2005 went the way of Suzuki and Troy Corser but 2006 welcomed Troy Bayliss back to WorldSBK after three seasons in MotoGP™; Bayliss was dominant from the start, winning eight of the first nine races before wrapping up the title for Ducati at Imola, in a momentous Sunday in Emilia-Romagna. The crown slipped once more in 2007 as James Toseland took it to Honda, whilst Bayliss, in his swansong season, got the title back in 2008 in a dominant display of riding, becoming a triple World Champion and the second most successful rider in Ducati’s history after Fogarty. Noriyuki Haga missed out in 2009, whilst Ducati never looked quite on the pace throughout 2010. However, in 2011, there last for 11 years as Carlos Checa rocketed to a first World Championship for Althea Ducati, the first World Champion from Spain.

PAINFUL WAIT: so close, so far, so many times

Nobody thought that Ducati, the Championship’s most successful marque, would wait 11 years after Checa’s triumph. The Ducati Panigale model was released for 2013 and took a pole in its first round but it wouldn’t be until Chaz Davies in 2015 that it’d win a race. The Panigale V-Twin couldn’t take the crown as Ducati were out-done each season by WorldSBK’s most successful rider Jonathan Rea and his Kawasaki team. The switch to a V4 engine configuration in 2019 saw Alvaro Bautista move from MotoGP™ to WorldSBK and win the first 11 races of the 2019 season, but mid-season crashes and bad luck would result in Rea retaining the title. Scott Redding was a rookie in 2020 and finished as runner-up, whilst in 2021, he was third as Michael Ruben Rinaldi became the latest winner for the brand. Runners-up in 2015 and from 2017 to 2020, Ducati’s title surely had to come soon…

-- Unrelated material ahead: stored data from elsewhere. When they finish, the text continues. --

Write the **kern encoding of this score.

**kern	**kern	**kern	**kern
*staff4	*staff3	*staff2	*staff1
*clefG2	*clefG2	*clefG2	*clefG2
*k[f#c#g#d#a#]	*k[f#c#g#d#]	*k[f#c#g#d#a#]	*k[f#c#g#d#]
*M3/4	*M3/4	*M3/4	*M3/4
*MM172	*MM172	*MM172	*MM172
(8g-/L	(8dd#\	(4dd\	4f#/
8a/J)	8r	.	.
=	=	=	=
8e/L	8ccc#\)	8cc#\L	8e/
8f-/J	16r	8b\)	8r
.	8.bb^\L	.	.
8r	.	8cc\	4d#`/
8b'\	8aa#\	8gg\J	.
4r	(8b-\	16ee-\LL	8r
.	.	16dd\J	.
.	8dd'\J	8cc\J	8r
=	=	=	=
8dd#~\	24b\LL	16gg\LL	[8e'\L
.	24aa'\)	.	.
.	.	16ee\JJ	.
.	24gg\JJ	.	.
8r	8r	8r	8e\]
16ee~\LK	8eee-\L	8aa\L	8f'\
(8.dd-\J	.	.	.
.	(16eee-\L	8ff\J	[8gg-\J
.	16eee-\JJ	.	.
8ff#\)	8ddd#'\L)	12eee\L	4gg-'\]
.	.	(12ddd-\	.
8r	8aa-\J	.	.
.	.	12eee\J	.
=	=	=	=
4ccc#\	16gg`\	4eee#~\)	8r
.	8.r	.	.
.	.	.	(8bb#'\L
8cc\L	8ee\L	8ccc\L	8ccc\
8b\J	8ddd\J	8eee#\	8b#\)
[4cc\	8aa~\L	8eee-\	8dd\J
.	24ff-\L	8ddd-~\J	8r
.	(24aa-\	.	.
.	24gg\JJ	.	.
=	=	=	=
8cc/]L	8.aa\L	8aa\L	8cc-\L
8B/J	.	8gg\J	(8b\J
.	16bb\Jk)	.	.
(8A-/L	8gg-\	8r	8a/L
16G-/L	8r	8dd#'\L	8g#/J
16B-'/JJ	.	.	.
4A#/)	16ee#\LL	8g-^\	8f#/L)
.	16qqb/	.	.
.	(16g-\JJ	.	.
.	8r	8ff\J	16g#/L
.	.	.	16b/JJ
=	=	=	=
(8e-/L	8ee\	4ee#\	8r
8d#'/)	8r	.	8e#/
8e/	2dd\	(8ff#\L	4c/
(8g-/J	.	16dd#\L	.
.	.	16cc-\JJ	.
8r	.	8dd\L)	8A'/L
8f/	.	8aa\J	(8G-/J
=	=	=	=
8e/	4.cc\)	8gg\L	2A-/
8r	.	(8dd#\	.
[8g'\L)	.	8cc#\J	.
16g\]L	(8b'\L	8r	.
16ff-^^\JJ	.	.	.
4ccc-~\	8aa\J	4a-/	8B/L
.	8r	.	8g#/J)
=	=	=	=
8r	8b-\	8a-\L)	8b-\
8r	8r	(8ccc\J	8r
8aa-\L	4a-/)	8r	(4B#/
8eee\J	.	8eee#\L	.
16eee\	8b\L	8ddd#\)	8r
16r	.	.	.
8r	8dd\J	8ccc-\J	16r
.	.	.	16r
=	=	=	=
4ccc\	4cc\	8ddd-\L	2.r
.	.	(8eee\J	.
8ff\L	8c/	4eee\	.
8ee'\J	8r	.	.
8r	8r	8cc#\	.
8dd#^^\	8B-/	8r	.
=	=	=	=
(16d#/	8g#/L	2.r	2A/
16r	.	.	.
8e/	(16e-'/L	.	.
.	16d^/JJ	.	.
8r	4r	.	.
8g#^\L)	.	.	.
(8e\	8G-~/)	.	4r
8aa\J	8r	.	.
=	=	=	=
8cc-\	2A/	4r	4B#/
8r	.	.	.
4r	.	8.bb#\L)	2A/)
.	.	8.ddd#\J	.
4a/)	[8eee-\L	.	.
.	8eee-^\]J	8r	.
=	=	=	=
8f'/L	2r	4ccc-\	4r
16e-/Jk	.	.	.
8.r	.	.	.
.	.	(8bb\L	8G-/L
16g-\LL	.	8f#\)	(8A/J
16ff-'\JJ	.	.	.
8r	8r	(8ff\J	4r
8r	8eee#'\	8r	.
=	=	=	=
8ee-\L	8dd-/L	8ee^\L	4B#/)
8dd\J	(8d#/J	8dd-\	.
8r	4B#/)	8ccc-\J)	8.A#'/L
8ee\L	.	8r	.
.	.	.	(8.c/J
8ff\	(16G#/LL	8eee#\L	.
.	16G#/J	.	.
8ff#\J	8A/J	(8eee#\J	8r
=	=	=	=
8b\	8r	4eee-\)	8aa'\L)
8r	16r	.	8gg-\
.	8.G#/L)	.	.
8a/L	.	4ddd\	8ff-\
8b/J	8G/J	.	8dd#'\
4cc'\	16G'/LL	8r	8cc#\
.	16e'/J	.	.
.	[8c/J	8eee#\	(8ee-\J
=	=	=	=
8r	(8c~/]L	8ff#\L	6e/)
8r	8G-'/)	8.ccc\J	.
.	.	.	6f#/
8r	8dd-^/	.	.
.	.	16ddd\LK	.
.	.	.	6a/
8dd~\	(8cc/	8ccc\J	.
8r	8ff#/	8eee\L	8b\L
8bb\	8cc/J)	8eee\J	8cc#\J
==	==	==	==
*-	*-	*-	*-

BAUTISTA DELIVERS: unfinished business is completed

But it all came good in 2022; a humble Bautista – after two years with Honda – came back with more understanding and knowledge of WorldSBK and put it to use to finish the job that started in 2019. Back then the package of Bautista and Ducati was already unbeatable, but the question was more of whether it could be sustained over the course of the season. One of the favourites in the titanic trio of 2022, Bautista kept a cool ahead as his main title rivals – reigning World Champion Toprak Razgatlioglu (Pata Yamaha with Brixx WorldSBK) and Jonathan Rea (Kawasaki Racing Team WorldSBK) began to make mistakes, as they fought on the limit to keep Bautista behind. Magny-Cours and Barcelona were turning points in the title battle as Bautista shone as those around him faltered, whilst a mistake from Razgatlioglu in Race 1 at San Juan left the ball in Bautista’s court. Smart riding in Indonesia took him to the title, 16 years after his 125cc World Championship and returned the WorldSBK crown to Bologna as he becomes the ninth rider to achieve a title for Ducati.